I think that’s when we often do or say things that are destructive or harmful to ourselves or others. And it’s not because we are bad or defective. It’s because we have “a wounded vision” (James Hollis, Swamplands of the Soul, 25). We make “choices whose consequences cannot be foreseen” (Ibid.) We make choices based on the husks surrounding, containing, even imprisoning our life, rather than making choices based on the kernel that is our life. 

That wounded vision is neither an excuse nor a justification for those choices. It’s a call to wake up and pay attention to what is happening around us and what is going on within us. It’s a reason to be even more diligent and intentional about the choices we make and why we make them. And it’s the ongoing insistence that we take responsibility for ourselves and our life. 

So I want us to consider a different kind of Lent this year. 

  • First, I don’t want us to obsess about lamenting, bewailing, or bemoaning our wretchedness, sinfulness, or whatever it is we think somehow makes us bad, defective, or not enough. Lent has never been about going to those places, it’s always been about growing up and leaving those places.

    What if we let today, Ash Wednesday, be the “appointment with our soul” (Hollis, Living An Examined Life, 43) when we start to pull back the husks on our life and see what’s really there?

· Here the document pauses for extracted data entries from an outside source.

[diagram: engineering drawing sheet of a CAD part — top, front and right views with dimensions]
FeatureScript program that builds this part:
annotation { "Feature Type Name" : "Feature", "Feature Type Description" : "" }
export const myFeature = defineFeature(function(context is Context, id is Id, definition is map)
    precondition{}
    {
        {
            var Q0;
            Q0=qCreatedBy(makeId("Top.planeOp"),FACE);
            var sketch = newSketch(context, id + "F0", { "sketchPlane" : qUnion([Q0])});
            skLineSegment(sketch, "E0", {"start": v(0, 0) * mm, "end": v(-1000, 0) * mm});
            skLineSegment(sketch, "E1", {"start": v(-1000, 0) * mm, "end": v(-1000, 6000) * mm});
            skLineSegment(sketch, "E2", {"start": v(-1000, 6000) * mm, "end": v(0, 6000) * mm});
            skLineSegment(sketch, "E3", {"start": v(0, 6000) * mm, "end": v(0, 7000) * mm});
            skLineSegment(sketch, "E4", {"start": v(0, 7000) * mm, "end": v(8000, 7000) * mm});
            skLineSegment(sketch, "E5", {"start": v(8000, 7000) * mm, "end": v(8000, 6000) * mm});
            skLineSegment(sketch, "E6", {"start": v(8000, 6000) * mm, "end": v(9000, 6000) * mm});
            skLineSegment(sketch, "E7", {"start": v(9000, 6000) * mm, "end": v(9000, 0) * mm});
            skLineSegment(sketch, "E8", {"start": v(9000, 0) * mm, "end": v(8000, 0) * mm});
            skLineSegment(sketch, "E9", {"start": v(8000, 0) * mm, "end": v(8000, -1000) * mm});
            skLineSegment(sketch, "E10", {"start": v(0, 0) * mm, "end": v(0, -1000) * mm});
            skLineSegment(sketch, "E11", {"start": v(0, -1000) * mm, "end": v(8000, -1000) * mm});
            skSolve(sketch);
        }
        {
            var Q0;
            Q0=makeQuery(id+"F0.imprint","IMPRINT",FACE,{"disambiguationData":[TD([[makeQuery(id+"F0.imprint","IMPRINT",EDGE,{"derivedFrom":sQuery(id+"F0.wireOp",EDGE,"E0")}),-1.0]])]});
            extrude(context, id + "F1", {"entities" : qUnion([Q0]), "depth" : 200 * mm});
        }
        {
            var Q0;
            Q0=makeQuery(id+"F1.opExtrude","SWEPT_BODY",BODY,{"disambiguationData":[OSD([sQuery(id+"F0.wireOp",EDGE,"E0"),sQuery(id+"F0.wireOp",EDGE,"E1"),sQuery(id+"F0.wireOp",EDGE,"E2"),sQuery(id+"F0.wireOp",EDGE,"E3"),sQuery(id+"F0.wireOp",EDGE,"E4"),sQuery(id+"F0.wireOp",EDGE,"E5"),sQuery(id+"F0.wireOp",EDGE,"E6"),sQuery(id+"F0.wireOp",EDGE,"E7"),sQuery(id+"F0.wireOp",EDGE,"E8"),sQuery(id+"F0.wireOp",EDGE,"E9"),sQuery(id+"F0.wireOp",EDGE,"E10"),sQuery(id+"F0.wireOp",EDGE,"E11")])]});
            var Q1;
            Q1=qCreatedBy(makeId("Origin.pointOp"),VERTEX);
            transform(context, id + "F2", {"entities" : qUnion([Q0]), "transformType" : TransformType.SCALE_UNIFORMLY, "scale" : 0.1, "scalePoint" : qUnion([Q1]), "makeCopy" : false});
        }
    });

    You might know exactly what the husks are in your life today but if you’re not sure, look at the places in your life that always ache and hurt, the parts of yourself that you avoid or run from, the things that continue to haunt and disturb you, the ways in which you are stuck, the patterns you repeat over and over. There’s a husk there and chances are you are serving, resisting, or trying to fix it. 
  • Second, I don’t want us to spend the next forty days on a program of self-improvement as if we are nothing more than the sum of what we have done or what has happened to us.

    What if we let Lent be forty days of courageously and persistently facing and dealing with what’s there when we pull back the husks? It might mean facing and dealing with embarrassment, shame, or guilt; self-doubt, disappointment, or unmet expectations; grief, loss, or betrayal; a need for recognition, praise, or perfection; despair, anger, obsession, or addictions.

    Regardless of what you find when you pull back the husk, you’ll probably come face to face with what you most fear. There is no way around the fear, there is only the way through it. And on the other side of our fear lies our larger life, more of ourselves, and possibilities we never imagined.
  • Finally, in just a few moments when we hear and remember that we are dust and to dust we shall return I don’t want that to be only a reminder of our mortality. We already know we’re going to die. What remains to be seen is whether we will live before we die, whether we will claim our personal authority and take responsibility for our lives, and whether we will give ourselves permission to become ourselves. That’s what today’s gospel calls “treasures in heaven,” the treasures that neither moth nor rust consume and which thieves cannot steal.

    What if we let the ashes with which we are marked today be less about our ending and more about a new beginning, less about where we’ve been and more about where we are going, and less about who we’ve been and more about who we are becoming?

Remember this, “remember that you are dust and dust to you shall return,” and then answer me this: What’s the first husk you want to pull back?

5 comments

  1. Father Mike, this is one of the most impactful Ash Wednesday sermons I have ever read/heard. Thank you for the invitation to examine and admit and for reminding me of the grace that will accompany me in the process.
    Wishing you a revealing Lenten season.